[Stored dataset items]
+ + +
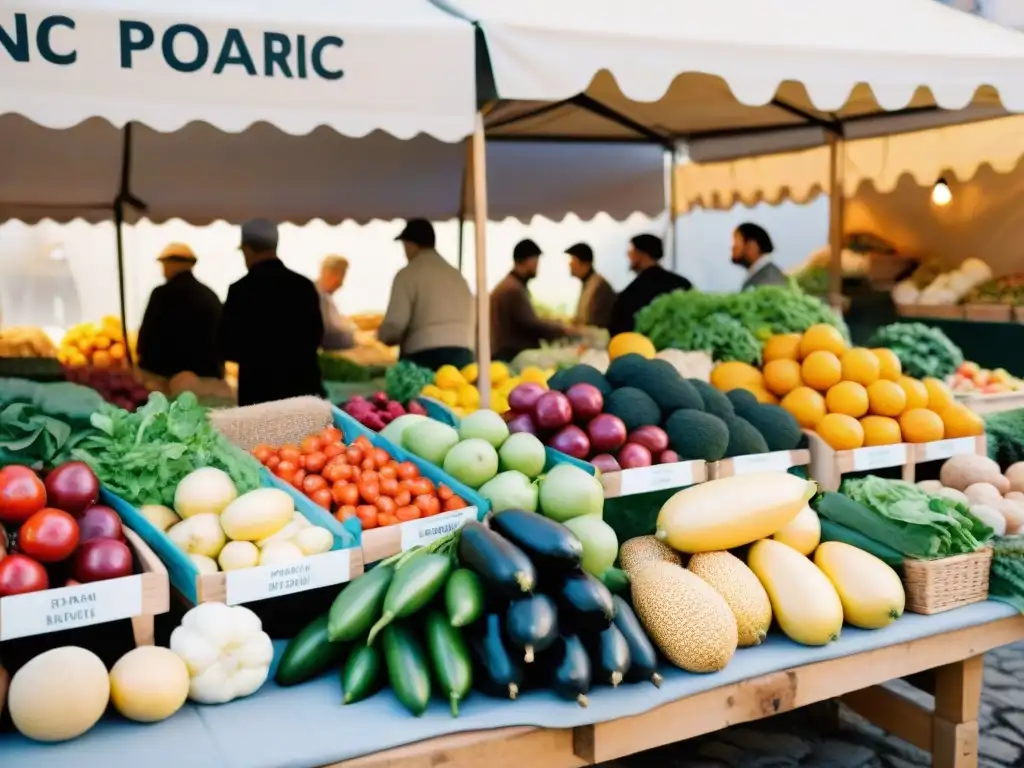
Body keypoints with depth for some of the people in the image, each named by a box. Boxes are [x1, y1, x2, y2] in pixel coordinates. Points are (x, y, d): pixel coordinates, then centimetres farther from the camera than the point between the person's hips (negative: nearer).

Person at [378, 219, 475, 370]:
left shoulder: (408, 274, -1)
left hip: (425, 357, -5)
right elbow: (472, 319, 19)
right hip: (462, 355, 6)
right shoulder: (456, 274, 19)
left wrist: (381, 336, 14)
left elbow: (395, 324, -7)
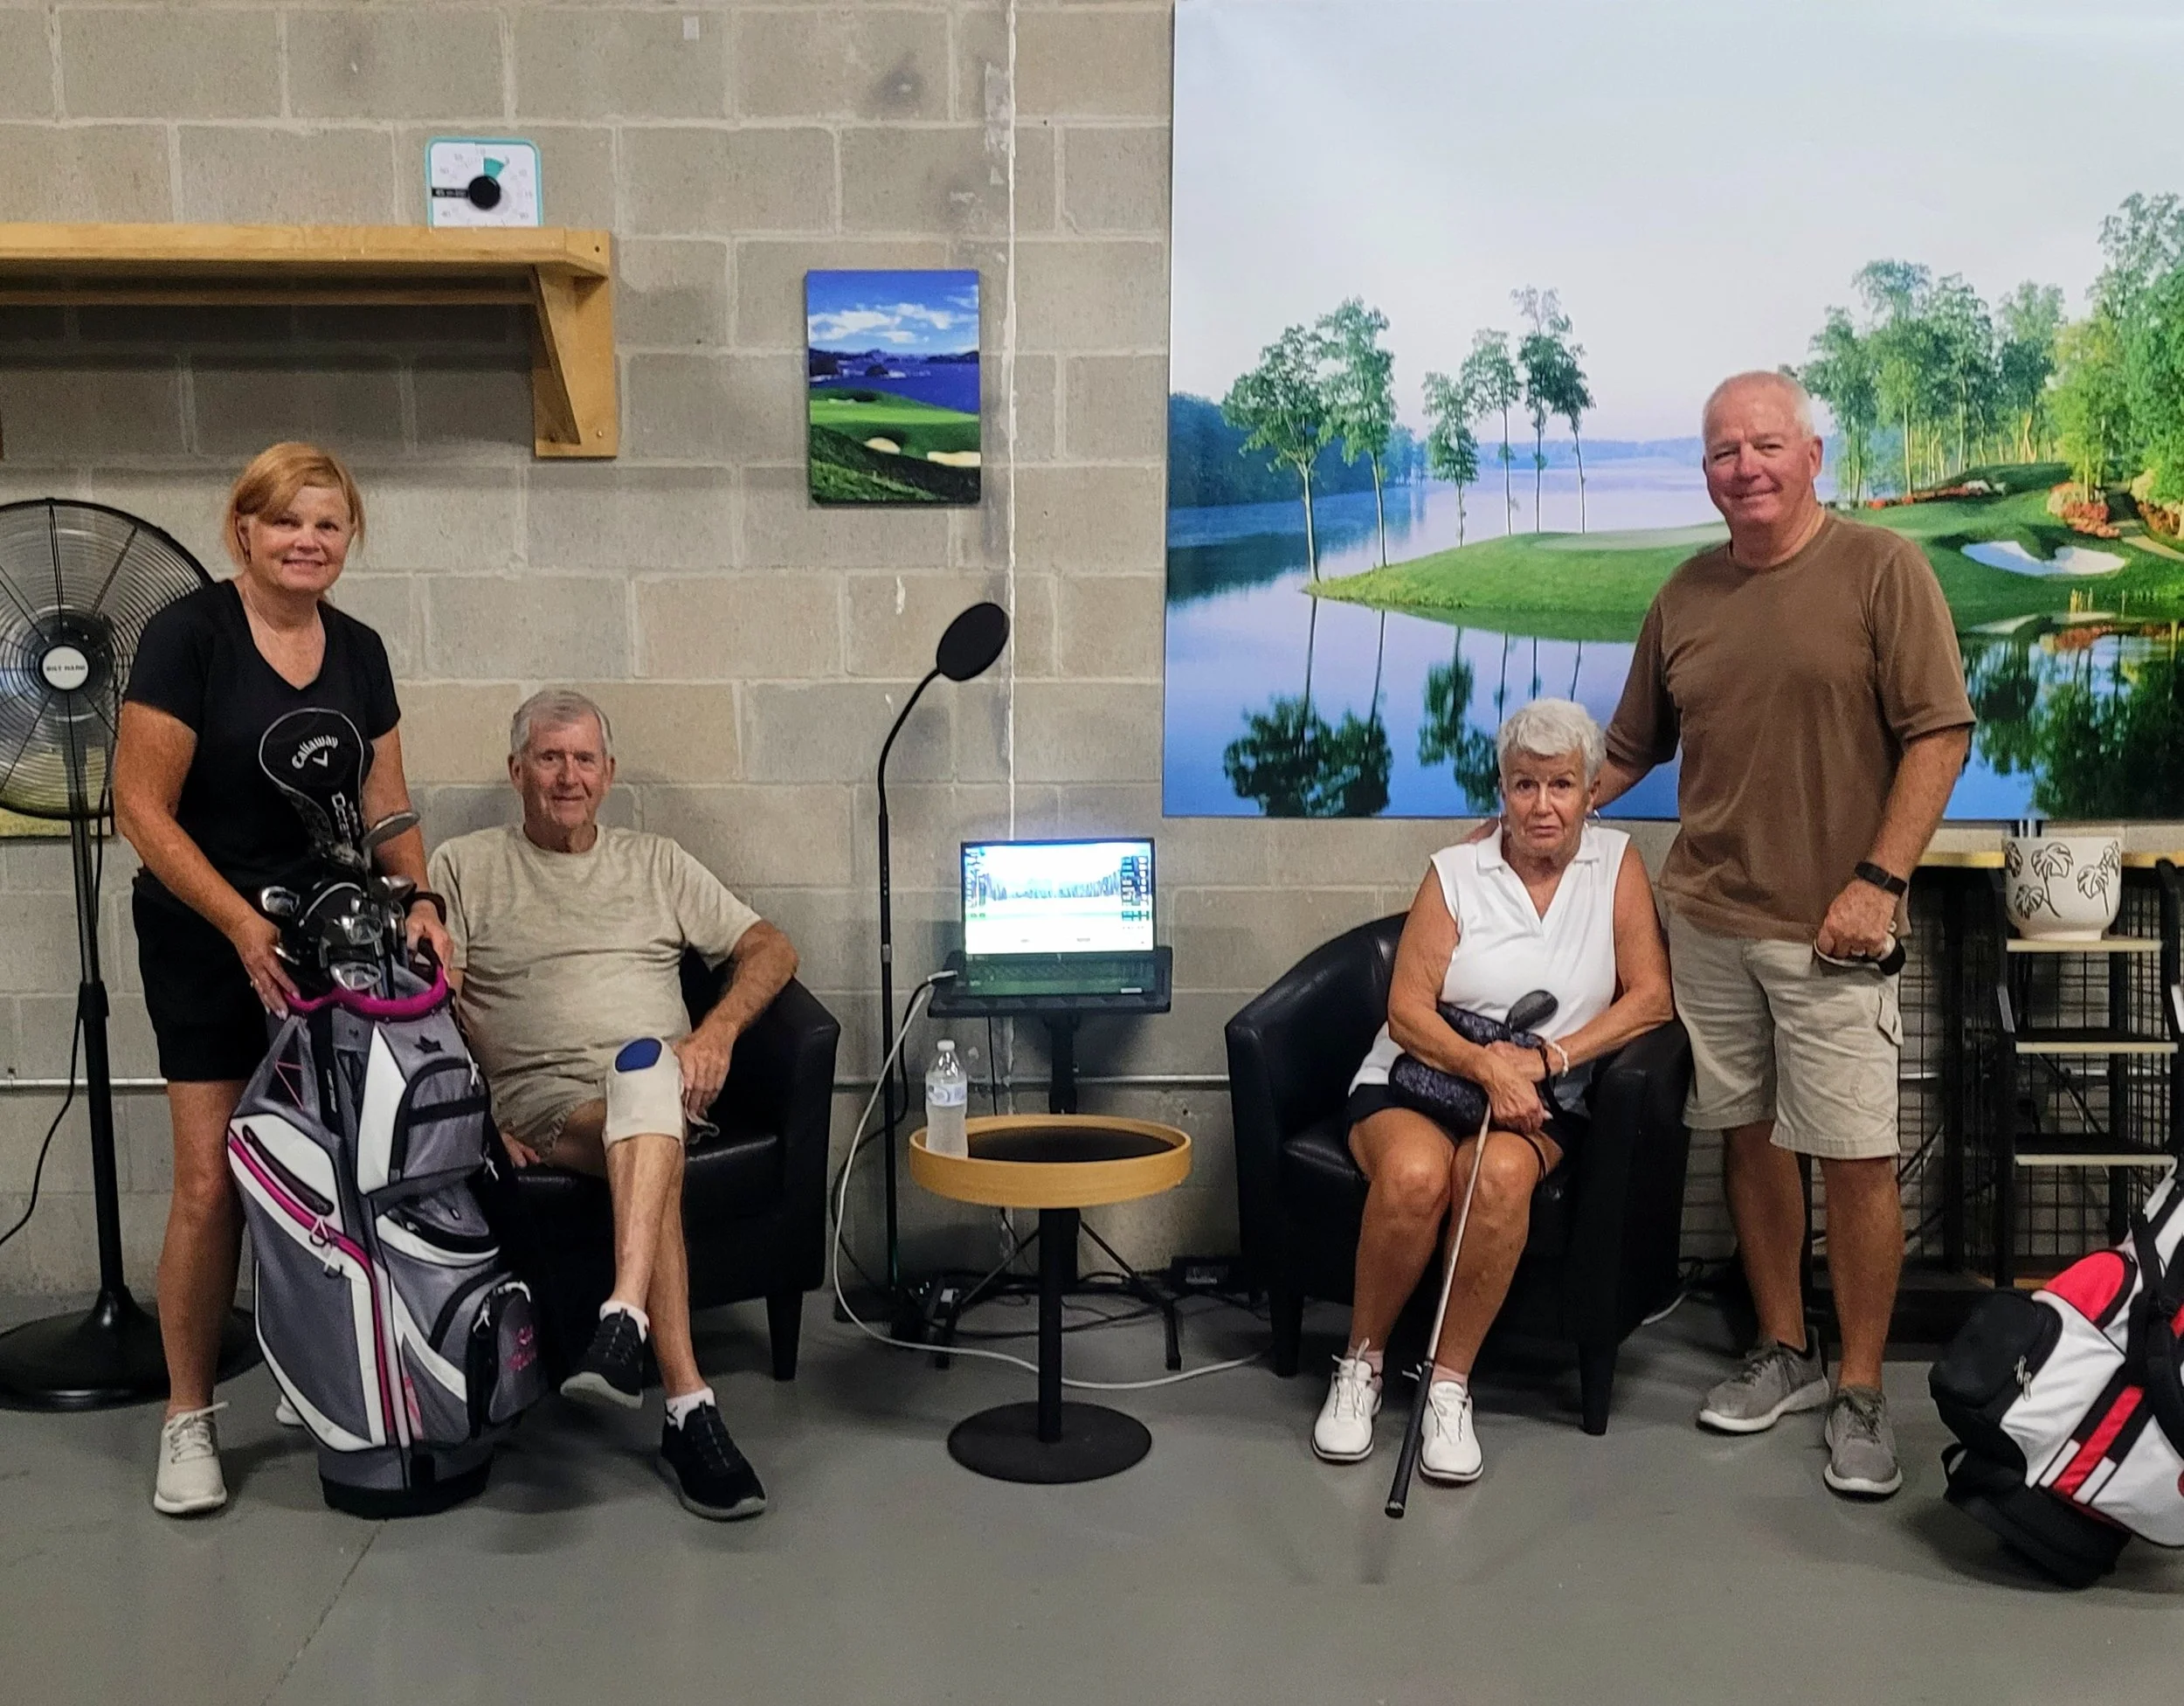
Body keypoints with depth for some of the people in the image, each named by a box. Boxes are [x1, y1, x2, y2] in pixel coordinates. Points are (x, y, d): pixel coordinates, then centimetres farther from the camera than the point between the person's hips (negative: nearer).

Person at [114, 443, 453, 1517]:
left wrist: (419, 899, -7)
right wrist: (243, 923, -20)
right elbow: (141, 807, -14)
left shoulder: (358, 652, 6)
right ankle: (188, 1417, 9)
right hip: (206, 943, -4)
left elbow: (385, 801, 11)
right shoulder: (188, 635, -11)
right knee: (211, 1181, -5)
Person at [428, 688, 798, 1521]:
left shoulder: (656, 862, 23)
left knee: (642, 1061, -38)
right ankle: (688, 1407, -44)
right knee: (654, 1160, -36)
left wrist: (718, 1031, -4)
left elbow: (772, 949, 16)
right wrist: (478, 1114, -9)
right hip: (543, 1099, -1)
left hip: (665, 1087, 2)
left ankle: (626, 1318, -52)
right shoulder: (464, 866, 17)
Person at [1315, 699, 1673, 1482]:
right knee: (1414, 1173, -34)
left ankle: (1450, 1383, -19)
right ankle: (1361, 1364, -10)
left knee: (1499, 1171, -35)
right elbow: (1406, 1010, -4)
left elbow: (1651, 997, -2)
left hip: (1541, 1099, 0)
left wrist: (1547, 1057, -15)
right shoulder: (1456, 872, 3)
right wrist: (1483, 1064, -23)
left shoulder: (1615, 863, 5)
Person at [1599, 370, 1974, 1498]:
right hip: (1707, 918, 5)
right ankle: (1784, 1353, 26)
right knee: (1748, 1136, 11)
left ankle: (1861, 1391, 10)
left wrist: (1878, 881, -13)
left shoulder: (1883, 569, -4)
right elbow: (1630, 751, 16)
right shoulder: (1685, 596, 10)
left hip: (1829, 929, -4)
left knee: (1855, 1155, -3)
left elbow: (1940, 733, -7)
+ + +
> [Task goal] Among the lines above, count those that include the word "shoulder". Give only the result.

> [Final answer] 10